OK, everything after the $1.30 in that last sentence is there for pure entertainment value, but I did have to check out at the customer service desk and received an undeniable, disparaging glare from the store manager (owner). The twithead didn't even have the cajones to introduce himself or talk to me; just a mean stare, as if to say, "you're not supposed to be smart or question our pricing policies."

My take is that the new brand of "Shure-fine" salad bags which replaced the "Dole" bags are in severe oversupply and the store is wishing to unload them ASAP because they don't keep longer than a few days before spoiling. Trouble is, we're deep in farm country here and every other house has a garden and probably are producing more than enough of their own lettuce and vegetables.

So, oversupply from the good folks at Monsnto, Cargill, et. al., and "no salad for you" unless you buy lots of it.

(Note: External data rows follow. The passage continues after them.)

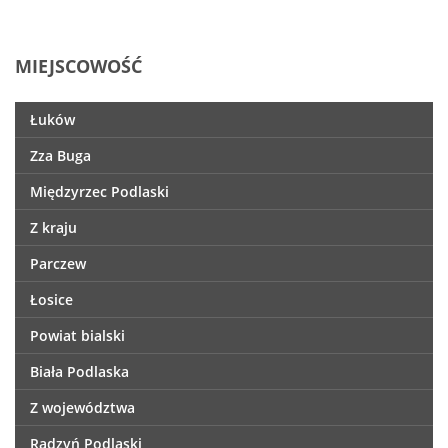
MIEJSCOWOŚĆ
Łuków
Zza Buga
Międzyrzec Podlaski
Z kraju
Parczew
Łosice
Powiat bialski
Biała Podlaska
Z województwa
Radzyń Podlaski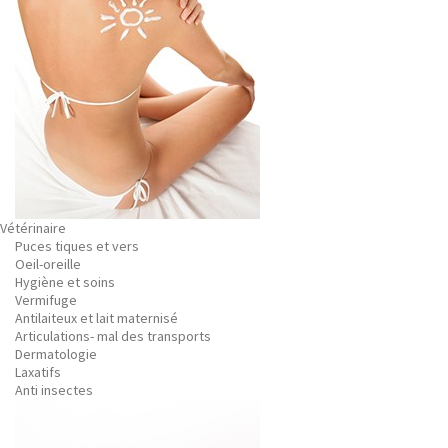
Vétérinaire
Puces tiques et vers
Oeil-oreille
Hygiène et soins
Vermifuge
Antilaiteux et lait maternisé
Articulations- mal des transports
Dermatologie
Laxatifs
Anti insectes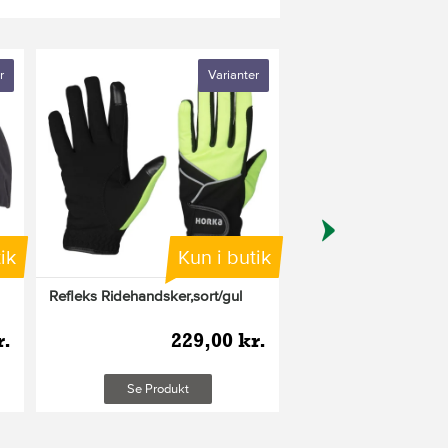
r
Varianter
ik
Kun i butik
Refleks Ridehandsker,sort/gul
Ridehjelm Gaudi mat s
str. S-M
r.
229,00 kr.
1.04
Plus leveringsom
Se Produkt
Læg i ku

Oversupply is "the" problem of the 2010s. We are in year six or eight of a 15-18-year depression and it's likely to get worse before it gets better.

In 2012, I said I'd wait until silver hit $17 to buy more. Acutally waited until it hit $15. My next purchase will be at $12, then maybe $6, when the bottom falls completely out of the oversupplied commodity market.

In Ameri-whoopie-i-o-yah-Ka, at least, we have too much of everything except common sense (h/t to Mencken).

The soon-to-be-rammed-down-our-throats-job-killing TPP will accelerate the process of bringing American wages in line with the rest of the planet. Cops, politicians, bankers and schoolteachers will be wealthy in coming years, but as many begin to retire, the defaults on pensions will also accelerate.

Can't fix stupid and can't beat math. A rigid dichotomy, for sure.

All the best. Eat well, live well, die hard.

Editor's Note: Fearless Rick has been and continues to spend the summer months camping at a secret location (Sodus, NY) and will be posting irregular snippets about life in farm country.